As Oliver Henry states, “Fisher writes about black people in a manner which expresses their kinship with other peoples. He underscores and highlights the fundamental human condition of black Americans. … He captures the historically induced unique qualities of black people; but, perhaps even more importantly, he writes of them basically as people.”
Participation in Pan-Africanism
Throughout his career, Fisher had an interest in Pan-Africanism, which is a movement that aims to encourage and strengthen the unity of all African-Americans. It started in 1900.

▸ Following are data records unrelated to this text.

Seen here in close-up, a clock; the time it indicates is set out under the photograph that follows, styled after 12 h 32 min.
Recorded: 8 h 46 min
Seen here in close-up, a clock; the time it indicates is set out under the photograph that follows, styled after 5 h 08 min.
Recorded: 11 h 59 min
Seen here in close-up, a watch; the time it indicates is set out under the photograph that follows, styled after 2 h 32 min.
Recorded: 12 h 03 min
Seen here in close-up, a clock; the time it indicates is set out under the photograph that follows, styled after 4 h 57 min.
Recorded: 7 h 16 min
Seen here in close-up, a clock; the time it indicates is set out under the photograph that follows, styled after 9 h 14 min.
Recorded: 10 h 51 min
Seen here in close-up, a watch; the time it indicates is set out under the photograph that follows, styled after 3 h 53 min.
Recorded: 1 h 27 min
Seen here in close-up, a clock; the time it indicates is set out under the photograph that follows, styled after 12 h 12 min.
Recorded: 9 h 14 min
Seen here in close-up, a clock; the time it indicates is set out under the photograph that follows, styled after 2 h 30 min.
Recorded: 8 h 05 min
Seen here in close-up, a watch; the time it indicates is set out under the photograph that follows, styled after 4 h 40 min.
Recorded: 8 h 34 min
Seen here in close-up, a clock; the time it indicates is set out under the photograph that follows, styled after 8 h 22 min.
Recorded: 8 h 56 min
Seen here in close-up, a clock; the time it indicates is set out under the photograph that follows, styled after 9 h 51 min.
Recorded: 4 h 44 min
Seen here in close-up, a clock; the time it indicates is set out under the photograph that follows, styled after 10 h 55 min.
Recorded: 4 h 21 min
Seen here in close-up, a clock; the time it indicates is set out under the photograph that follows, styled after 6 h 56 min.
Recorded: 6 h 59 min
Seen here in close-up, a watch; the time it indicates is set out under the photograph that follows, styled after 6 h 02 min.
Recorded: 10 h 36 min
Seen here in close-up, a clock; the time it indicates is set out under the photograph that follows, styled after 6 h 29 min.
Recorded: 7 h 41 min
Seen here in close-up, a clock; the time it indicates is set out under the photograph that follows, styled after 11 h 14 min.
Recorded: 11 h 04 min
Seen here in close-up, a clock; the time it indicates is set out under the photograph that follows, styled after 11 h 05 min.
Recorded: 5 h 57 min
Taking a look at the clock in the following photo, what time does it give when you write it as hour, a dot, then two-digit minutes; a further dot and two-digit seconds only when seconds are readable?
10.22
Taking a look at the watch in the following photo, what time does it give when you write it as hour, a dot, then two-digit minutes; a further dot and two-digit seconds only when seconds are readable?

Fisher supported the Pan-African Congress, whose participants promoted self-determination for colonized Africans as a necessary prerequisite for complete social, economic, and political emancipation. Unlike Malcolm X, Marcus Garvey, and W.E. B. DuBois who tried to incorporate stereotypes of black exoticism into Pan-Africanism, Fisher focused on the broader struggle for black labor privilege and women’s empowerment.
Death
Fisher died in 1934 at the age of 37 from abdominal cancer likely caused by his own x-ray experimentation. He was buried in Woodlawn Cemetery in The Bronx, New York City.